UFM1 founder mutation in the Roma population causes recessive variant of H-ABC

Abstract

Objective: To identify the gene defect in patients with hypomyelination with atrophy of the basal ganglia and cerebellum (H-ABC) who are negative for TUBB4A mutations.

Methods: We performed homozygosity mapping and whole exome sequencing (WES) to detect the disease-causing variant. We used a Taqman assay for population screening. We developed a luciferase reporter construct to investigate the effect of the promoter mutation on expression.

Results: Sixteen patients from 14 families from different countries fulfilling the MRI criteria for H-ABC exhibited a similar, severe clinical phenotype, including lack of development and a severe epileptic encephalopathy. The majority of patients had a known Roma ethnic background. Single nucleotide polymorphism array analysis in 5 patients identified one large overlapping homozygous region on chromosome 13. WES in 2 patients revealed a homozygous deletion in the promoter region of UFM1. Sanger sequencing confirmed homozygosity for this variant in all 16 patients. All patients shared a common haplotype, indicative of a founder effect. Screening of 1,000 controls from different European Roma panels demonstrated an overall carrier rate of the mutation of 3%-25%. Transfection assays showed that the deletion significantly reduced expression in specific CNS cell lines.

Conclusions: UFM1 encodes ubiquitin-fold modifier 1 (UFM1), a member of the ubiquitin-like family involved in posttranslational modification of proteins. Its exact biological role is unclear. This study associates a UFM1 gene defect with a disease and sheds new light on possible UFM1 functional networks.

Figure 1. MRI findings in TUBB4A (left) and UFM1 (right) mutated patient with hypomyelination with atrophy of the basal ganglia and cerebellum

Sagittal T1-weighted (A–D) and axial T2-weighted (E, F) and T1-weighted (G, H) images in a patient with the common dominant c.745 G>A TUBB4A mutation at age 3 years (A, C, E, G) and a patient with the homozygous recessive UFM1 mutation at age 13 months (B, D, F, H). The patient with the common TUBB4A mutation shows a mildly hyperintense white matter signal on T1-weighted (C, G) and T2-weighted (E) images, indicating a moderate lack of myelin. In the UFM1-mutated patient, the white matter T1 signal is hypointense, indicating a profound lack of myelin (D, H). This patient also shows mild cerebral atrophy (F, H). Both patients have a mild cerebellar atrophy (A–D), most notable at the vermis (A, B). In both patients, there is no putamen visible and there is no visible lesion in this region (arrowheads in E–H). In the TUBB4A-mutated patient, the caudate nucleus has a normal signal (arrow in E). In the UFM1-mutated patient, the caudate nucleus is atrophic and the lateral part of the head has an abnormal hyperintense T2 signal (arrow in F) and hypointense T1 signal (arrow in H).
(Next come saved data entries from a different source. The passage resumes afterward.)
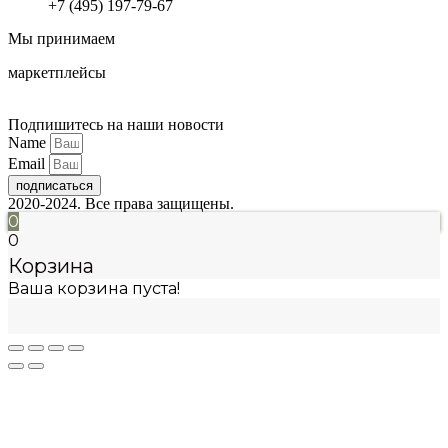
+7 (495) 197-79-67
Мы принимаем
маркетплейсы
Подпишитесь на наши новости
Name
Email
подписаться
2020-2024. Все права защищены.
0
0
Корзина
Ваша корзина пуста!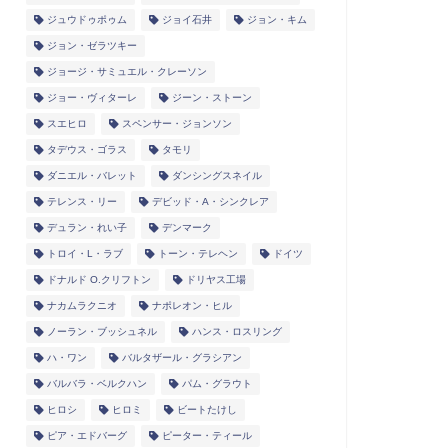
ジュウドゥポゥム
ジョイ石井
ジョン・キム
ジョン・ゼラツキー
ジョージ・サミュエル・クレーソン
ジョー・ヴィターレ
ジーン・ストーン
スエヒロ
スペンサー・ジョンソン
タデウス・ゴラス
タモリ
ダニエル・バレット
ダンシングスネイル
テレンス・リー
デビッド・A・シンクレア
デュラン・れい子
デンマーク
トロイ・L・ラブ
トーン・テレヘン
ドイツ
ドナルド O.クリフトン
ドリヤス工場
ナカムラクニオ
ナポレオン・ヒル
ノーラン・ブッシュネル
ハンス・ロスリング
ハ・ワン
バルタザール・グラシアン
バルバラ・ベルクハン
パム・グラウト
ヒロシ
ヒロミ
ビートたけし
ピア・エドバーグ
ピーター・ティール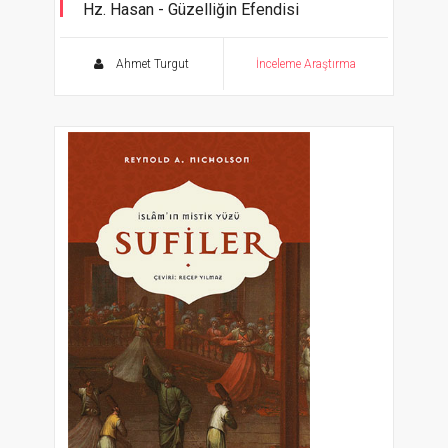
Hz. Hasan - Güzelliğin Efendisi
Ahmet Turgut
İnceleme Araştırma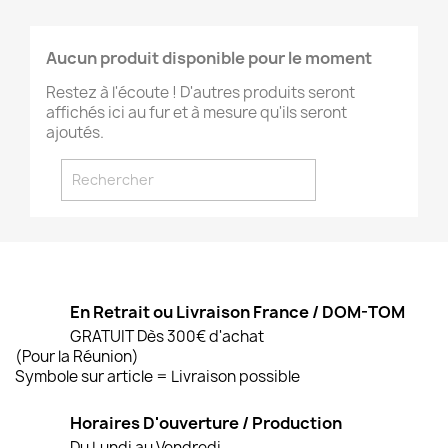
Aucun produit disponible pour le moment
Restez à l'écoute ! D'autres produits seront
affichés ici au fur et à mesure qu'ils seront
ajoutés.
En Retrait ou Livraison France / DOM-TOM
GRATUIT Dès 300€ d'achat
(Pour la Réunion)
Symbole sur article = Livraison possible
Horaires D'ouverture / Production
Du Lundi au Vendredi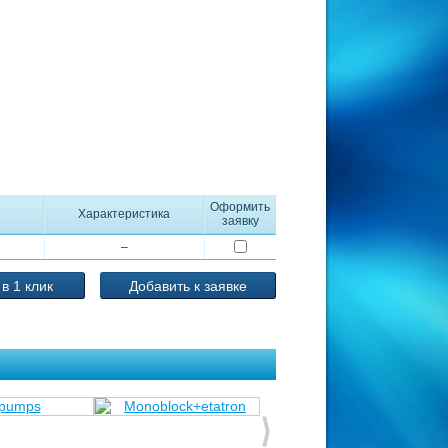
Оформить
Характеристика
заявку
–
 в 1 клик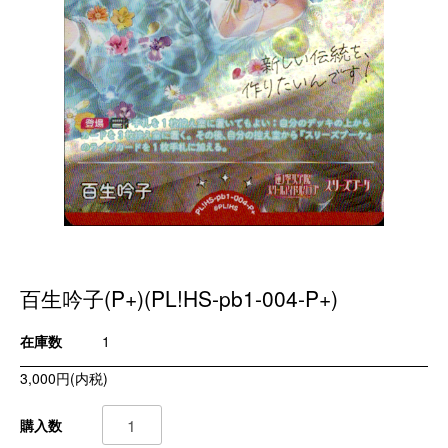
百生吟子(P+)(PL!HS-pb1-004-P+)
在庫数
1
3,000円(内税)
購入数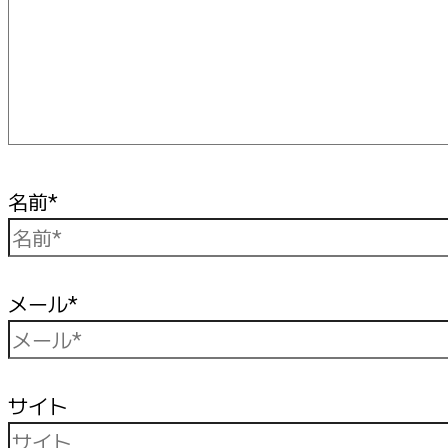
名前*
メール*
サイト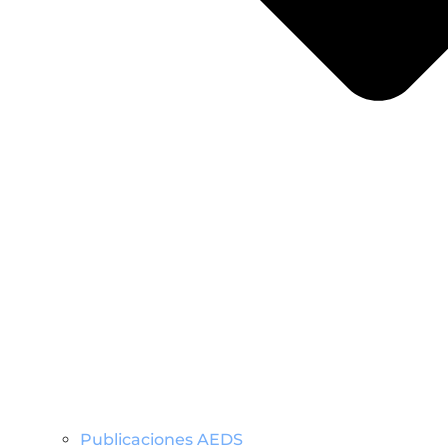
Publicaciones AEDS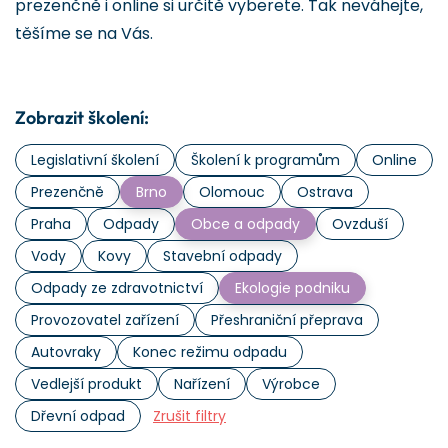
prezenčně i online si určitě vyberete. Tak neváhejte,
těšíme se na Vás.
Zobrazit školení:
Legislativní školení
Školení k programům
Online
Prezenčně
Brno
Olomouc
Ostrava
Praha
Odpady
Obce a odpady
Ovzduší
Vody
Kovy
Stavební odpady
Odpady ze zdravotnictví
Ekologie podniku
Provozovatel zařízení
Přeshraniční přeprava
Autovraky
Konec režimu odpadu
Vedlejší produkt
Nařízení
Výrobce
Dřevní odpad
Zrušit filtry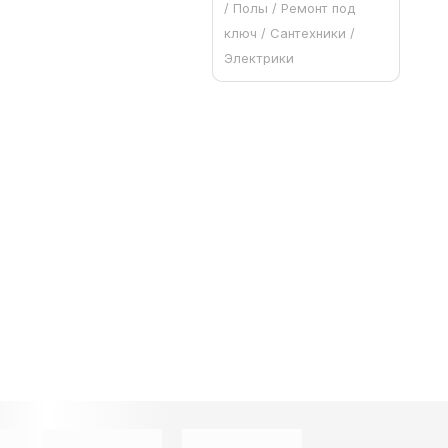
/ Полы / Ремонт под
ключ / Сантехники /
Электрики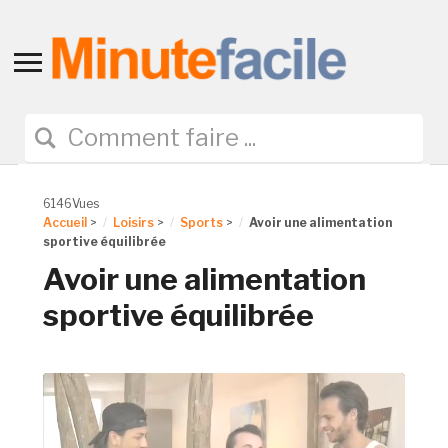
Toggle
sidebar
&
navigation
6146Vues
Accueil
>
Loisirs
>
Sports
>
Avoir une alimentation
sportive équilibrée
Avoir une alimentation
sportive équilibrée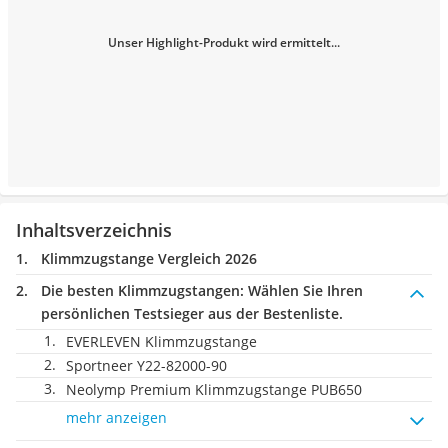
Unser Highlight-Produkt wird ermittelt...
Inhaltsverzeichnis
Klimmzugstange Vergleich 2026
Die besten Klimmzugstangen:
Wählen Sie Ihren
persönlichen Testsieger aus der Bestenliste.
EVERLEVEN Klimmzugstange
Sportneer ‎Y22-82000-90
Neolymp Premium Klimmzugstange ‎PUB650
mehr anzeigen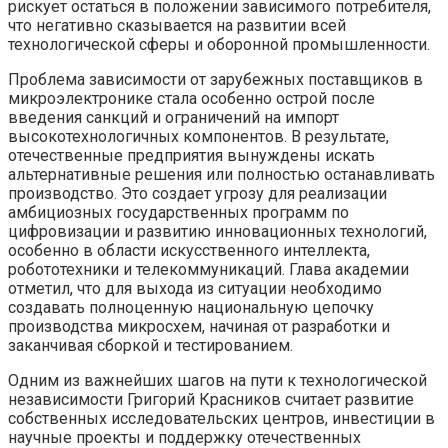
рискует остаться в положении зависимого потребителя,
что негативно сказывается на развитии всей
технологической сферы и оборонной промышленности.
Проблема зависимости от зарубежных поставщиков в
микроэлектронике стала особенно острой после
введения санкций и ограничений на импорт
высокотехнологичных компонентов. В результате,
отечественные предприятия вынуждены искать
альтернативные решения или полностью останавливать
производство. Это создает угрозу для реализации
амбициозных государственных программ по
цифровизации и развитию инновационных технологий,
особенно в области искусственного интеллекта,
робототехники и телекоммуникаций. Глава академии
отметил, что для выхода из ситуации необходимо
создавать полноценную национальную цепочку
производства микросхем, начиная от разработки и
заканчивая сборкой и тестированием.
Одним из важнейших шагов на пути к технологической
независимости Григорий Красников считает развитие
собственных исследовательских центров, инвестиции в
научные проекты и поддержку отечественных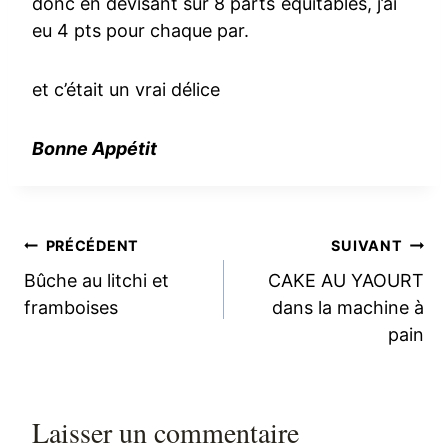
donc en devisant sur 8 parts équitables, j’ai
eu 4 pts pour chaque par.
et c’était un vrai délice
Bonne Appétit
Navigation
PRÉCÉDENT
SUIVANT
Bûche au litchi et
CAKE AU YAOURT
de
framboises
dans la machine à
pain
l’article
Laisser un commentaire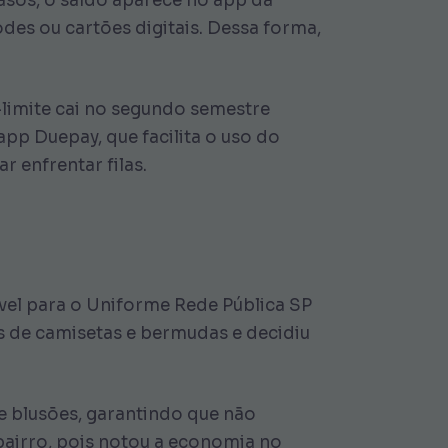
casos, o saldo aparece no app da
des ou cartões digitais. Dessa forma,
-limite cai no segundo semestre
app Duepay, que facilita o uso do
r enfrentar filas.
ível para o Uniforme Rede Pública SP
s de camisetas e bermudas e decidiu
e blusões, garantindo que não
bairro, pois notou a economia no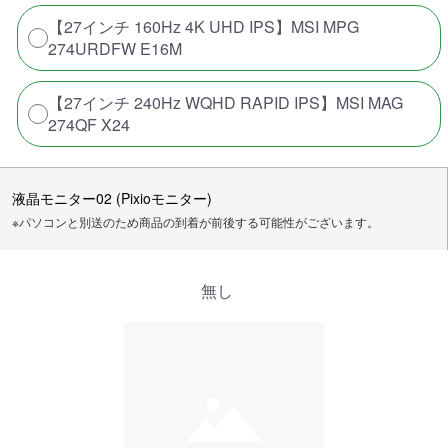
【27インチ 160Hz 4K UHD IPS】MSI MPG
274URDFW E16M
【27インチ 240Hz WQHD RAPID IPS】MSI MAG
274QF X24
液晶モニター02 (Pixioモニター)
※パソコンと別送のため商品の到着が前後する可能性がございます。
無し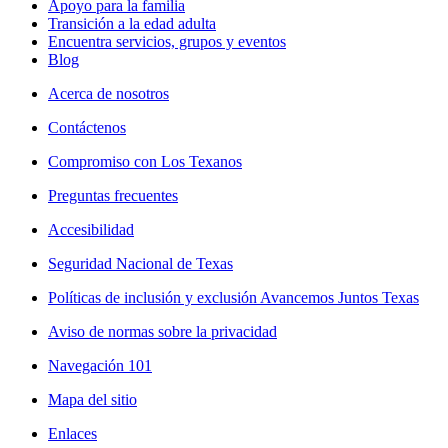
Apoyo para la familia
Transición a la edad adulta
Encuentra servicios, grupos y eventos
Blog
Acerca de nosotros
Contáctenos
Compromiso con Los Texanos
Preguntas frecuentes
Accesibilidad
Seguridad Nacional de Texas
Políticas de inclusión y exclusión Avancemos Juntos Texas
Aviso de normas sobre la privacidad
Navegación 101
Mapa del sitio
Enlaces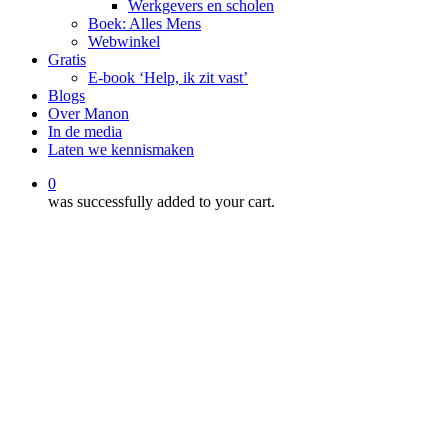
Werkgevers en scholen
Boek: Alles Mens
Webwinkel
Gratis
E-book ‘Help, ik zit vast’
Blogs
Over Manon
In de media
Laten we kennismaken
0
was successfully added to your cart.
Figure 2. Founder mutation haplotype analysis

Schematic representation of the candidate region on chromosome 13q13 containing UFM1 and part of FREM2. The area of overlapping haplotype is highlighted in light blue: section A depicts the results of the single nucleotide polymorphism (SNP) array in 5 patients: 238 overlapping homozygous SNPs starting with rs17068530 and ending with rs248423 (shown in black), flanked by rs9532135 and rs9566363 (shown in red). Section B depicts the microsatellite and SNP markers analyzed in the candidate region, which confirmed the presence of a common haplotype in all patients (markers depicted in black), flanked by microsatellite markers D13S219 and D13S1288 (shown in red).

Figure 3. c.-271_-271delTCA reduces UFM1 promoter activity in SY-5Y neuroblastoma and U373 astroglioma cell lines

(A–D) c.-273_-271delTCA in human UFM1 (hUFM1) promoter significantly reduces reporter gene expression in SY5Y (p = 0.001) and U373 (p = 0.014) but not in HeLA (cervix carcinoma) or HOG-F2 (oligodendrocytoma) cell lines. Promoter activity was measured with dual luciferase reporter assays. The nanoluciferase/firefly luciferase ratio measured in cells transfected with wildtype hUFM1 was arbitrarily set at 1 on the y-axis. delTCA indicates cells transfected with human UFM1 promoter harboring c.-273_-271delTCA. Data represent mean ± SD values obtained from 2 independent experiments testing the luciferase activity in duplo and were analyzed by 2-tailed t test.